Though Friday marked the first time Griffin has been sentenced as an adult, it was not his first time before a judge. Authorities said his criminal record began before he reached 10: aggravated battery on a law enforcement officer, 10 convictions for battery on detention facility staff, an escape, two batteries and throwing deadly missiles.
His most recent charge stemmed from incidents at Cypress Creek Academy, a state detention center in Lecanto that houses serious juvenile offenders from throughout Florida. Assistant State Attorney Paul Norville said Griffin spit in a guard's face and punched another young man.
Griffin's tendency toward beating up detention officers and other kids made prison the only appropriate place for him, Norville argued.

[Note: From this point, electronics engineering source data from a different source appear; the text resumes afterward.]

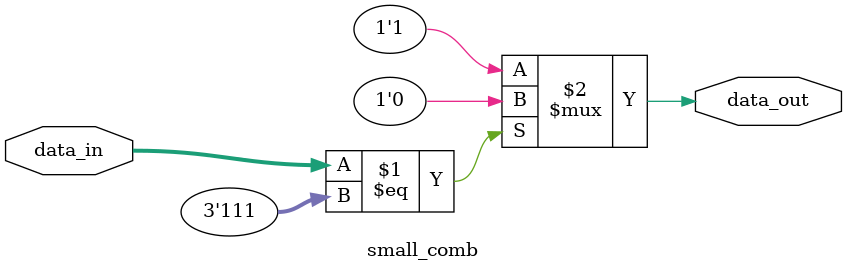
<source format=v>
`timescale 1ns / 1ps

module small_comb #(
    parameter    INPUT_WIDTH  = 3
) (

    input  [INPUT_WIDTH - 1 : 0]    data_in,
    output data_out
);

assign data_out = (data_in == 3'b111) ? 1'b0 : 1'b1;

endmodule  //small_comb
</source>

"You can't put this person back out in society," he said. "There's only one place this person belongs."
Yet Griffin, his mother and his attorneys argued that the very programs and juvenile facilities he has been bounced around in since age 12 were causing his repeated bad behavior.
Standing next to her handcuffed son, Xanthea McKensie said Griffin had been acting violently ever since an uncle, who was something of a father figure, had been killed.
Griffin's father, she said, had been in prison most of the boy's life. Her son nearly drowned as a baby.
And, she argued, he had been in and out of psychiatric programs without ever being successfully treated for his problems.
"I don't feel that he got the proper care that he needed in these facilities," said McKensie, a nurse. "My child has never even had a chance to live his life. Keenan has to grow up, and he's not going to grow up being around prisoners for five years."
Griffin complained to Howard that the juvenile detention facilities allowed no room for mistakes.
"Every time I act out, they press charges against me," he said.
What the young man needed, said Assistant Public Defender Rick Schultz, was one more chance. His problems had resulted from immaturity, and he needed a strict environment to teach him respect for others, Schultz said.
Howard didn't buy it. He said Griffin's repetitive, lengthy record was among the worst he had seen in his 26 years in the legal field, a fact he demonstrated by rifling through the teen's five-page arrest history.
At some point, Howard said, Griffin was treated with medications for Oppositional Defiant Disorder, a behavioral disorder that results in a child being uncooperative, defiant and hostile toward authority figures.
But the pre-sentence investigation report prepared for the case gave no evidence that Griffin's problems were anything more than his refusal to change his attitude, the judge said.
"I don't think you suffer from (a) mental disorder," Howard said. "The juvenile justice system has not failed you. Every program has been sent to you and you won't listen. You won't change."
Howard said he hoped this sentence would be the impetus for Griffin to seek a better life as an adult.